It appears that I'm at Dell's mercy. I'm screwed until they fix the mess they created. Hopefully this will help someone else before they unwittingly fsck up their BIOS.

http://www.geocities.com/randomnumbergenerator2001/

----------

## AEblefisk

I recently bought an Inspiron 500m with the exact same problem as those unfortunate 1100's: Dell's BIOS doesn't allow you to set video ram, so you're stuck with less than 1MB. 

Somebody went and made a patch for the 500m and others using the 855someting chipset. You can find it at http://www.chzsoft.com.ar/855patch.html

I don't know if it'll work for you as is or if it'll need modification, but I believe this kind of patch should solve your problems. 

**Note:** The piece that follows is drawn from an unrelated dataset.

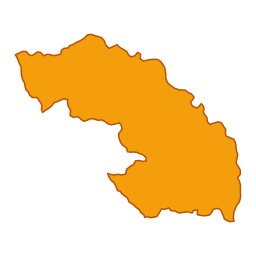 the district of Inhaúma, Minas Gerais, Brazil
{"feature_id": "56859067B77049971161893", "entity_name": "Inhaúma", "entity_type": "district", "adm_level": 2, "iso_a3": "BRA", "parent_name": "Brazil", "parent_adm1": "Minas Gerais", "projection": "mercator", "projection_center": [-44.417, -19.5], "detail": "fine", "context": "isolated", "style": "filled", "palette": "amber", "viewbox_px": 256, "rotation_deg": 0, "n_neighbors": 0, "source": "geoboundaries", "source_scale": "gbopen_adm2", "svg_char_len": 2665}
<svg xmlns="http://www.w3.org/2000/svg" viewBox="0 0 256 256"><path d="M107.8,173.6L108.7,176.6L110.9,180.1L114.5,183.3L116.4,187.4L117.5,190.6L120.3,191.4L122.0,193.9L124.7,196.0L127.2,197.5L129.1,202.0L133.0,204.5L136.4,207.6L139.3,209.6L140.8,212.6L143.8,214.7L144.7,217.4L147.5,216.6L150.2,217.7L153.4,217.3L156.9,216.5L159.7,212.1L161.6,208.9L165.2,209.3L168.6,207.9L171.3,210.8L174.7,210.9L178.6,212.9L183.1,212.5L187.5,211.8L192.1,213.0L193.7,210.3L197.5,210.0L197.3,214.7L201.2,215.5L205.4,215.8L209.3,215.0L211.7,212.6L213.0,209.6L216.1,208.4L219.6,209.0L221.4,211.2L223.0,215.2L224.4,218.9L226.8,220.5L230.0,221.7L233.9,221.2L233.3,217.3L233.8,212.5L235.2,208.9L236.6,205.6L239.2,202.2L240.1,199.3L240.6,196.4L240.3,191.4L240.5,186.0L239.6,181.5L237.6,177.7L240.2,174.5L240.3,170.2L238.7,167.3L236.0,162.9L236.8,159.2L237.7,154.6L236.2,149.8L235.9,145.2L235.2,141.9L233.8,139.3L229.9,137.6L226.4,136.3L225.3,133.1L225.7,129.5L223.8,126.6L221.4,122.7L217.9,121.9L214.5,122.9L209.9,124.4L207.3,121.6L206.9,117.5L204.8,114.6L203.3,112.1L204.0,109.1L203.4,106.0L201.2,103.7L199.1,106.1L197.1,108.1L192.4,106.1L190.6,102.4L192.6,99.7L194.0,97.2L191.6,94.1L188.2,92.6L185.2,90.0L182.5,90.1L178.7,89.8L174.3,88.1L170.3,85.1L167.3,82.4L165.8,78.0L165.7,73.6L165.3,70.7L164.6,67.3L162.8,64.5L161.0,61.8L157.9,59.5L154.4,59.3L150.1,59.6L146.5,60.3L143.3,61.2L140.2,58.3L140.6,54.2L137.6,52.4L134.8,55.9L130.8,56.8L128.6,54.8L126.6,51.5L123.0,49.2L119.9,47.5L117.1,44.7L113.6,46.3L109.2,48.4L105.8,45.1L104.2,40.7L101.5,37.6L96.2,36.0L91.0,34.3L87.2,35.0L84.5,38.0L81.1,40.2L76.2,42.5L72.6,44.7L69.8,45.5L68.1,47.9L63.8,48.4L61.3,50.5L60.9,53.9L57.7,55.0L53.8,55.6L50.6,54.8L47.8,54.2L43.7,55.7L40.6,52.4L37.5,52.0L34.6,53.9L31.8,55.7L28.8,54.5L26.4,51.6L22.8,51.3L18.9,53.1L15.4,54.8L17.5,58.6L18.9,62.3L21.2,67.3L21.2,71.3L21.5,75.5L22.7,79.9L24.5,82.7L25.0,85.9L25.8,89.4L28.2,91.9L29.6,95.1L32.4,97.6L37.1,97.5L39.1,100.8L41.1,103.3L41.9,106.2L41.4,109.5L42.7,112.4L45.5,110.3L48.4,108.5L51.4,106.2L54.2,102.7L57.8,101.4L61.3,99.9L63.9,98.8L67.5,99.6L67.6,104.0L68.6,106.9L70.5,110.2L70.2,115.6L73.3,117.3L76.1,116.8L78.9,117.2L81.0,119.4L84.0,121.3L87.3,120.2L90.6,118.6L93.8,119.0L97.9,120.2L102.0,120.0L105.4,121.8L108.2,124.0L111.4,124.8L115.4,123.9L119.4,122.9L121.5,125.8L122.0,129.2L120.2,131.6L118.5,134.0L118.9,137.3L120.3,142.0L122.3,144.9L126.5,147.9L127.4,151.7L130.7,152.2L133.9,152.0L136.9,152.4L139.6,153.5L143.3,155.0L146.1,157.8L146.2,160.9L142.6,161.4L139.3,160.5L135.5,160.8L133.4,164.7L129.9,166.5L126.7,169.2L125.6,174.1L121.3,175.0L118.2,174.2L115.4,174.9L111.5,174.6L107.8,173.6Z" fill="#f59e0b" stroke="#b45309" stroke-width="1.5"/></svg>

Please report back if this helps or not. This is not the first time I'm suggesting trying the 855patch on the 1100, but so far I don't know if anybody even tried.

----------

## chevymoon

Well, I tried it as is, and it didn't work. I still can't get full screen at 16bpp. I'm not sure what I would need to do to tweek the patch. Any ideas as to where to go?

----------

## AEblefisk

There's a thread on Dell forums dealing with this problem. Forum "Inspiron - BIOS", thread "Please Patch A22 BIOS ASAP". I don't know if a hyperlink will work if you haven't previously logged in there, but try this: http://forums.us.dell.com/supportforums/board/message?board.id=insp_bios&message.id=20580&view=by_date_ascending&page=6

It may be difficult to find among all the whining and idle abuse, but someone actually did some work to find out how to modify the 855patch, to try it out on a non-855 chipset. 

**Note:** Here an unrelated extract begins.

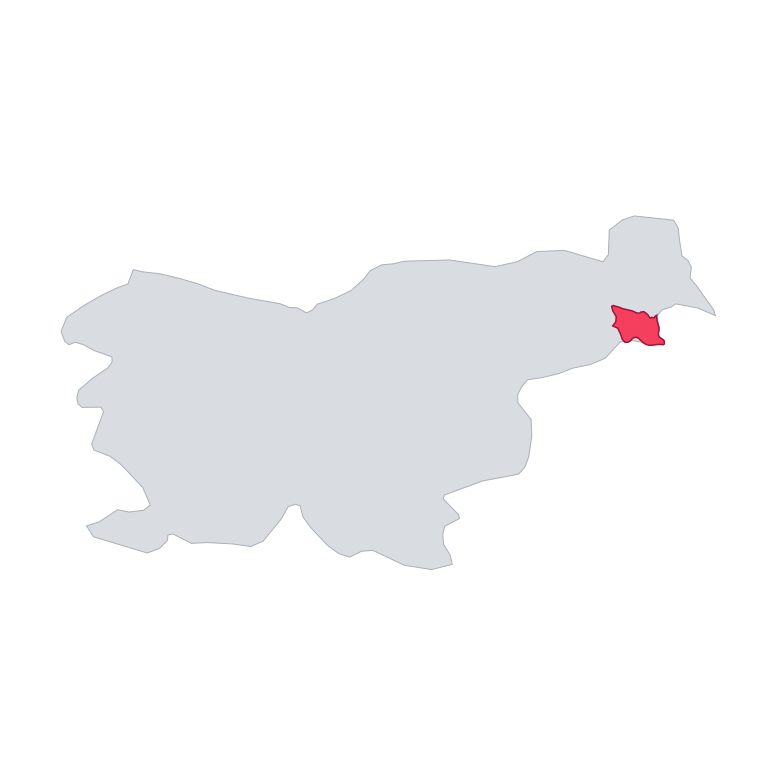 Ormož on a map of Slovenia (Robinson projection), rotated 4°
{"feature_id": "SVN-1047", "entity_name": "Ormož", "entity_type": "Municipality", "adm_level": 1, "iso_a3": "SVN", "parent_name": "Slovenia", "parent_adm1": "", "projection": "robinson", "projection_center": [16.169, 46.439], "detail": "fine", "context": "in_parent", "style": "filled", "palette": "rose", "viewbox_px": 768, "rotation_deg": 4, "n_neighbors": 0, "source": "natural_earth", "source_scale": "10m", "svg_char_len": 2470}
<svg xmlns="http://www.w3.org/2000/svg" viewBox="0 0 768 768"><g transform="rotate(4 384 384)"><path d="M709.8,292.6L691.4,286.3L669.4,283.7L665.2,287.1L656.3,290.6L651.8,296.8L655.3,321.2L649.9,325.4L624.8,323.0L616.5,325.8L602.9,342.8L588.9,350.0L571.0,355.1L557.9,361.3L541.2,366.6L527.0,369.8L521.4,377.3L518.0,385.5L518.9,393.4L533.2,409.1L535.1,425.8L533.5,446.3L530.2,457.2L524.5,464.5L488.9,473.9L451.9,490.6L451.1,494.5L467.8,509.4L468.5,513.1L454.5,521.6L453.1,530.1L454.7,539.9L462.0,550.1L464.6,559.2L444.3,565.8L416.8,563.4L384.4,550.7L373.0,552.5L361.9,559.1L350.6,556.3L338.3,548.5L320.8,532.2L312.4,522.2L309.0,511.6L304.2,510.1L296.9,513.2L290.8,526.1L274.3,549.2L262.3,555.4L244.2,554.1L218.8,554.5L202.9,556.4L183.7,548.2L179.0,549.8L178.9,555.1L171.6,563.6L159.6,569.1L104.8,556.7L97.1,546.3L109.6,541.4L127.0,528.0L138.7,529.5L153.0,526.7L159.3,521.0L150.5,504.1L127.9,483.2L115.9,475.3L99.3,470.1L96.5,464.4L106.1,431.5L103.4,426.8L84.4,428.4L80.0,425.0L78.5,419.2L79.9,411.4L92.9,398.6L107.3,387.3L111.2,380.9L110.7,375.9L92.6,370.9L81.6,365.7L72.9,363.9L66.9,366.8L62.5,363.6L58.2,354.1L62.8,339.7L79.4,326.4L97.2,314.5L112.6,305.9L121.5,302.2L125.9,287.4L135.0,288.9L153.1,289.7L173.2,293.1L192.0,297.2L208.5,302.4L243.3,307.9L274.9,311.2L284.4,314.3L292.2,314.0L301.8,318.5L307.5,315.1L311.7,309.1L329.0,302.0L344.9,292.8L356.2,281.1L362.5,271.8L373.4,265.3L385.1,263.4L395.7,260.1L440.6,255.7L486.6,259.2L508.6,252.7L526.7,241.4L553.2,238.2L554.5,238.1L594.0,246.8L597.1,241.7L598.8,239.5L598.0,214.8L610.5,203.6L622.1,198.9L661.5,200.4L666.7,208.0L668.7,219.7L672.3,235.4L678.8,239.8L682.4,245.9L681.8,256.8L689.5,264.9L707.6,286.9L709.8,292.6Z" fill="#d9dde1" stroke="#a8b0b8" stroke-width="1"/><path d="M651.3,296.5L651.2,298.1L652.0,301.6L654.5,308.7L654.6,310.8L654.2,315.0L654.8,317.1L656.1,318.4L659.6,320.4L660.6,321.7L660.8,323.9L660.9,324.5L659.9,325.3L655.2,325.3L647.8,326.8L646.0,326.9L642.5,326.2L639.6,324.7L634.6,320.6L632.6,319.8L630.0,320.2L628.3,321.8L626.7,323.8L624.7,325.2L622.3,325.6L621.1,325.4L618.4,322.4L616.4,317.4L613.2,312.0L608.1,310.1L610.9,305.7L611.0,300.7L607.1,295.0L605.7,290.7L607.0,289.7L613.4,291.0L616.8,292.2L626.3,293.7L631.1,295.4L633.4,295.6L634.4,295.3L635.0,294.4L638.1,293.7L640.8,295.3L642.5,296.7L644.6,299.5L645.0,299.6L645.6,299.5L646.4,298.8L647.7,299.2L648.8,299.0L649.3,298.3L649.8,297.4L650.7,296.8L651.2,296.6L651.3,296.5Z" fill="#f43f5e" stroke="#9f1239" stroke-width="1.5"/></g></svg>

So far nobody reported back if they tried it on a 1100.

----------

## chevymoon

I looked at that Dell thread. LOT's of whining, I must say. I e-mailed Zietz about the possibility of an i845GL patch. I'm not sure I have the cajones (sp?) to edit the patch myself. I'm in wait and see mode.

It sure would be nice to rid myself of the winblows partition... but I can't without better graphics in Linux.

 :Sad: 

----------

## chevymoon

FYI, folks. I got a response from Zietz about the possibility of an i845GL patch. He's willing if I can send him a BIOS dump since he doesn't have a machine with this particular chipset. I'll have to do it tonite, but the future is suddenly looking a little brighter...  :Smile: 

----------

## AEblefisk

Looks even brighter now. Zietz made a 845 patch. See http://www.mail-archive.com/devel@xfree86.org/msg03199.html and http://www.chzsoft.com.ar/845patch.tar.gz

----------

## chevymoon

Works like a charm.  :Very Happy: 

----------